[Try it]: Rewrite the rows below, swapping "championnat" for "tournoi" and keeping everything else the same.

[Exercise data]:
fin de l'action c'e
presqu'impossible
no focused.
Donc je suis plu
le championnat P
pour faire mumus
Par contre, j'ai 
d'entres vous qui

[Result for this exercise]:
fin de l'action c'e
presqu'impossible
no focused.
Donc je suis plu
le tournoi P
pour faire mumus
Par contre, j'ai 
d'entres vous qui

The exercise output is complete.